== Segment start ==
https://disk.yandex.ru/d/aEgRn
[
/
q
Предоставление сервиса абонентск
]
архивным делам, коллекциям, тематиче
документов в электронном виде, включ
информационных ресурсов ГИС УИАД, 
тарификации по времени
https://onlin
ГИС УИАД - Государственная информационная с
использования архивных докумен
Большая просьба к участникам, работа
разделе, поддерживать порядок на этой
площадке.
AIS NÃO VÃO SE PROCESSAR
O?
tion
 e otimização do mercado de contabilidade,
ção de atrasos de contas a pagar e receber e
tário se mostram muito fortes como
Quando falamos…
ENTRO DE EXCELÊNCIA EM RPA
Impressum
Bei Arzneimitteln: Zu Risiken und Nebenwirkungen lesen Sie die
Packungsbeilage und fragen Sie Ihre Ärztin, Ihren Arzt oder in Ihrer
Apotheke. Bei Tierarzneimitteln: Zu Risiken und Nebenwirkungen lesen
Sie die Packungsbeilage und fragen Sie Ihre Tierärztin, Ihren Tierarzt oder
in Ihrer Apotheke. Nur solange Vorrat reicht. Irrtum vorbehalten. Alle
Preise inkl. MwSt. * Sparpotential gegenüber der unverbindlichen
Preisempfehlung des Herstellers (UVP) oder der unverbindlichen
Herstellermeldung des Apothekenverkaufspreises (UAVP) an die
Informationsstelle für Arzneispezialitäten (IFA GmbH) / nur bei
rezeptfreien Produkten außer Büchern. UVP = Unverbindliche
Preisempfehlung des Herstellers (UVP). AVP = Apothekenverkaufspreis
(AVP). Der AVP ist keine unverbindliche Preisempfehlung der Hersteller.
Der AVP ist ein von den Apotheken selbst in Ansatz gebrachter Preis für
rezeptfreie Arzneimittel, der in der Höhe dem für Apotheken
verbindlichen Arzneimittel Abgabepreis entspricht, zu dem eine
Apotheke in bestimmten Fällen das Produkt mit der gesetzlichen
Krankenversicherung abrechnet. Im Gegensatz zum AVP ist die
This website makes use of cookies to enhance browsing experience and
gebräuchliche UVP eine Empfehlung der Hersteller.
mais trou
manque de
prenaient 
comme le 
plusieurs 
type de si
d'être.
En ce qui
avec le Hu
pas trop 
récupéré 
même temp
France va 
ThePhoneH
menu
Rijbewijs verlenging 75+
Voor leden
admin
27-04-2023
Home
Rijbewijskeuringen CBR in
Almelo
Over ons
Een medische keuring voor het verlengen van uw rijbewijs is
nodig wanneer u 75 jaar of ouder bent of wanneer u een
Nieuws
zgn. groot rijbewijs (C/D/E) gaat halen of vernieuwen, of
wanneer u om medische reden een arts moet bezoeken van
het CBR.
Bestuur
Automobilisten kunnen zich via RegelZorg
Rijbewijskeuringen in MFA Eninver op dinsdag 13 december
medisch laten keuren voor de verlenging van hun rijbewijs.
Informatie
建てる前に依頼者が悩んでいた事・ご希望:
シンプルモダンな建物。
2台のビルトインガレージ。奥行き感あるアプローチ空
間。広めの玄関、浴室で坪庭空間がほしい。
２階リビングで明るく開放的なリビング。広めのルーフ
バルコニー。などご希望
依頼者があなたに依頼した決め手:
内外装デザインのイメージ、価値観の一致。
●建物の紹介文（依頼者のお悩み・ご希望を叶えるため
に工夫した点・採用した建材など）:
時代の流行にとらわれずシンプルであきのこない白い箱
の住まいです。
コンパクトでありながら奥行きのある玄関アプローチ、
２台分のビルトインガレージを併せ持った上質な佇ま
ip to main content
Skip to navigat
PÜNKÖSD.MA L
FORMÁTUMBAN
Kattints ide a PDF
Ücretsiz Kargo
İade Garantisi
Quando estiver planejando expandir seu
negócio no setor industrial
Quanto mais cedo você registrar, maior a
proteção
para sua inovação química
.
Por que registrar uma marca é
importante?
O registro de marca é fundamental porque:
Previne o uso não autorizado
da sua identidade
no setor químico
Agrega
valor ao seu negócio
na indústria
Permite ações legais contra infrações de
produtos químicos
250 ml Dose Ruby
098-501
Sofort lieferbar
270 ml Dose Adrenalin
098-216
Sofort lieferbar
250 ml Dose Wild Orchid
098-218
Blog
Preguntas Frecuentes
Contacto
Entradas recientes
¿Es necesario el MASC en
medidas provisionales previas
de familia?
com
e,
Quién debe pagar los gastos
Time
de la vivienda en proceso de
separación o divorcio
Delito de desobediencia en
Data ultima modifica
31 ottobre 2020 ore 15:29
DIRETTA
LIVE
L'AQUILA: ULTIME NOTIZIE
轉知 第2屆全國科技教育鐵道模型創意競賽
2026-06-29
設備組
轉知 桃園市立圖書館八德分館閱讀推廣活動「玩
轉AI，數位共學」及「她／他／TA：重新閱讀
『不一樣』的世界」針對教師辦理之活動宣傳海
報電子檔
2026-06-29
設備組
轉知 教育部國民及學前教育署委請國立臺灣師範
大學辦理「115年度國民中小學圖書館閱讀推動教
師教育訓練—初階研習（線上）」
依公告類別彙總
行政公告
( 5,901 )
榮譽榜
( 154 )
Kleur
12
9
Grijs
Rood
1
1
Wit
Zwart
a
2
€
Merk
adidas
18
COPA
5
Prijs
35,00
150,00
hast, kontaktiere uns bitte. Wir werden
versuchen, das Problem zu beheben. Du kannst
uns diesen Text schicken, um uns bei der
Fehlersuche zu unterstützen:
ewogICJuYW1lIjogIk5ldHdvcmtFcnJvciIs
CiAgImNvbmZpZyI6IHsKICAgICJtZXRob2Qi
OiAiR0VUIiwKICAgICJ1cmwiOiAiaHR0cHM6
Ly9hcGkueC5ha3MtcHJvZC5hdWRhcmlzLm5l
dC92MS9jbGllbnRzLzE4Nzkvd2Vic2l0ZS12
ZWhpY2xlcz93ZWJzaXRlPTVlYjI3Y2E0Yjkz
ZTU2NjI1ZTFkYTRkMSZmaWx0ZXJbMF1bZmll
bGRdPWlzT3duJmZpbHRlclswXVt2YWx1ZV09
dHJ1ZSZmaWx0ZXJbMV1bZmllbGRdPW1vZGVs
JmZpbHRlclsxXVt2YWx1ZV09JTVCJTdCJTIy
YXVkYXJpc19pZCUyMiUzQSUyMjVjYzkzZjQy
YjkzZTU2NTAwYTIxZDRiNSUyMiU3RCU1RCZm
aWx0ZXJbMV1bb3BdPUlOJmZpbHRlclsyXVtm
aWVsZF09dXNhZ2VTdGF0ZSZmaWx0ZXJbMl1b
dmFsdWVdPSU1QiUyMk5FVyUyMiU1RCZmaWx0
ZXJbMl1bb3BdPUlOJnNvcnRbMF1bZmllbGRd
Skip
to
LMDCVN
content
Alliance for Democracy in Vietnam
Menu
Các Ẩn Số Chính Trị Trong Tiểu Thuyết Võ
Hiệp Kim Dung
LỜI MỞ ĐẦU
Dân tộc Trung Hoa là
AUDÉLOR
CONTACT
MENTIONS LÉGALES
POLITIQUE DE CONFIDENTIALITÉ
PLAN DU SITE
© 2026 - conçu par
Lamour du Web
== Segment end ==
=== Directions for this task ===
Reproduce every line of the data above without changing a single character, keeping the lines in their original order.

=== Response for this exercise ===
https://disk.yandex.ru/d/aEgRn
[
/
q
Предоставление сервиса абонентск
]
архивным делам, коллекциям, тематиче
документов в электронном виде, включ
информационных ресурсов ГИС УИАД, 
тарификации по времени
https://onlin
ГИС УИАД - Государственная информационная с
использования архивных докумен
Большая просьба к участникам, работа
разделе, поддерживать порядок на этой
площадке.
AIS NÃO VÃO SE PROCESSAR
O?
tion
 e otimização do mercado de contabilidade,
ção de atrasos de contas a pagar e receber e
tário se mostram muito fortes como
Quando falamos…
ENTRO DE EXCELÊNCIA EM RPA
Impressum
Bei Arzneimitteln: Zu Risiken und Nebenwirkungen lesen Sie die
Packungsbeilage und fragen Sie Ihre Ärztin, Ihren Arzt oder in Ihrer
Apotheke. Bei Tierarzneimitteln: Zu Risiken und Nebenwirkungen lesen
Sie die Packungsbeilage und fragen Sie Ihre Tierärztin, Ihren Tierarzt oder
in Ihrer Apotheke. Nur solange Vorrat reicht. Irrtum vorbehalten. Alle
Preise inkl. MwSt. * Sparpotential gegenüber der unverbindlichen
Preisempfehlung des Herstellers (UVP) oder der unverbindlichen
Herstellermeldung des Apothekenverkaufspreises (UAVP) an die
Informationsstelle für Arzneispezialitäten (IFA GmbH) / nur bei
rezeptfreien Produkten außer Büchern. UVP = Unverbindliche
Preisempfehlung des Herstellers (UVP). AVP = Apothekenverkaufspreis
(AVP). Der AVP ist keine unverbindliche Preisempfehlung der Hersteller.
Der AVP ist ein von den Apotheken selbst in Ansatz gebrachter Preis für
rezeptfreie Arzneimittel, der in der Höhe dem für Apotheken
verbindlichen Arzneimittel Abgabepreis entspricht, zu dem eine
Apotheke in bestimmten Fällen das Produkt mit der gesetzlichen
Krankenversicherung abrechnet. Im Gegensatz zum AVP ist die
This website makes use of cookies to enhance browsing experience and
gebräuchliche UVP eine Empfehlung der Hersteller.
mais trou
manque de
prenaient 
comme le 
plusieurs 
type de si
d'être.
En ce qui
avec le Hu
pas trop 
récupéré 
même temp
France va 
ThePhoneH
menu
Rijbewijs verlenging 75+
Voor leden
admin
27-04-2023
Home
Rijbewijskeuringen CBR in
Almelo
Over ons
Een medische keuring voor het verlengen van uw rijbewijs is
nodig wanneer u 75 jaar of ouder bent of wanneer u een
Nieuws
zgn. groot rijbewijs (C/D/E) gaat halen of vernieuwen, of
wanneer u om medische reden een arts moet bezoeken van
het CBR.
Bestuur
Automobilisten kunnen zich via RegelZorg
Rijbewijskeuringen in MFA Eninver op dinsdag 13 december
medisch laten keuren voor de verlenging van hun rijbewijs.
Informatie
建てる前に依頼者が悩んでいた事・ご希望:
シンプルモダンな建物。
2台のビルトインガレージ。奥行き感あるアプローチ空
間。広めの玄関、浴室で坪庭空間がほしい。
２階リビングで明るく開放的なリビング。広めのルーフ
バルコニー。などご希望
依頼者があなたに依頼した決め手:
内外装デザインのイメージ、価値観の一致。
●建物の紹介文（依頼者のお悩み・ご希望を叶えるため
に工夫した点・採用した建材など）:
時代の流行にとらわれずシンプルであきのこない白い箱
の住まいです。
コンパクトでありながら奥行きのある玄関アプローチ、
２台分のビルトインガレージを併せ持った上質な佇ま
ip to main content
Skip to navigat
PÜNKÖSD.MA L
FORMÁTUMBAN
Kattints ide a PDF
Ücretsiz Kargo
İade Garantisi
Quando estiver planejando expandir seu
negócio no setor industrial
Quanto mais cedo você registrar, maior a
proteção
para sua inovação química
.
Por que registrar uma marca é
importante?
O registro de marca é fundamental porque:
Previne o uso não autorizado
da sua identidade
no setor químico
Agrega
valor ao seu negócio
na indústria
Permite ações legais contra infrações de
produtos químicos
250 ml Dose Ruby
098-501
Sofort lieferbar
270 ml Dose Adrenalin
098-216
Sofort lieferbar
250 ml Dose Wild Orchid
098-218
Blog
Preguntas Frecuentes
Contacto
Entradas recientes
¿Es necesario el MASC en
medidas provisionales previas
de familia?
com
e,
Quién debe pagar los gastos
Time
de la vivienda en proceso de
separación o divorcio
Delito de desobediencia en
Data ultima modifica
31 ottobre 2020 ore 15:29
DIRETTA
LIVE
L'AQUILA: ULTIME NOTIZIE
轉知 第2屆全國科技教育鐵道模型創意競賽
2026-06-29
設備組
轉知 桃園市立圖書館八德分館閱讀推廣活動「玩
轉AI，數位共學」及「她／他／TA：重新閱讀
『不一樣』的世界」針對教師辦理之活動宣傳海
報電子檔
2026-06-29
設備組
轉知 教育部國民及學前教育署委請國立臺灣師範
大學辦理「115年度國民中小學圖書館閱讀推動教
師教育訓練—初階研習（線上）」
依公告類別彙總
行政公告
( 5,901 )
榮譽榜
( 154 )
Kleur
12
9
Grijs
Rood
1
1
Wit
Zwart
a
2
€
Merk
adidas
18
COPA
5
Prijs
35,00
150,00
hast, kontaktiere uns bitte. Wir werden
versuchen, das Problem zu beheben. Du kannst
uns diesen Text schicken, um uns bei der
Fehlersuche zu unterstützen:
ewogICJuYW1lIjogIk5ldHdvcmtFcnJvciIs
CiAgImNvbmZpZyI6IHsKICAgICJtZXRob2Qi
OiAiR0VUIiwKICAgICJ1cmwiOiAiaHR0cHM6
Ly9hcGkueC5ha3MtcHJvZC5hdWRhcmlzLm5l
dC92MS9jbGllbnRzLzE4Nzkvd2Vic2l0ZS12
ZWhpY2xlcz93ZWJzaXRlPTVlYjI3Y2E0Yjkz
ZTU2NjI1ZTFkYTRkMSZmaWx0ZXJbMF1bZmll
bGRdPWlzT3duJmZpbHRlclswXVt2YWx1ZV09
dHJ1ZSZmaWx0ZXJbMV1bZmllbGRdPW1vZGVs
JmZpbHRlclsxXVt2YWx1ZV09JTVCJTdCJTIy
YXVkYXJpc19pZCUyMiUzQSUyMjVjYzkzZjQy
YjkzZTU2NTAwYTIxZDRiNSUyMiU3RCU1RCZm
aWx0ZXJbMV1bb3BdPUlOJmZpbHRlclsyXVtm
aWVsZF09dXNhZ2VTdGF0ZSZmaWx0ZXJbMl1b
dmFsdWVdPSU1QiUyMk5FVyUyMiU1RCZmaWx0
ZXJbMl1bb3BdPUlOJnNvcnRbMF1bZmllbGRd
Skip
to
LMDCVN
content
Alliance for Democracy in Vietnam
Menu
Các Ẩn Số Chính Trị Trong Tiểu Thuyết Võ
Hiệp Kim Dung
LỜI MỞ ĐẦU
Dân tộc Trung Hoa là
AUDÉLOR
CONTACT
MENTIONS LÉGALES
POLITIQUE DE CONFIDENTIALITÉ
PLAN DU SITE
© 2026 - conçu par
Lamour du Web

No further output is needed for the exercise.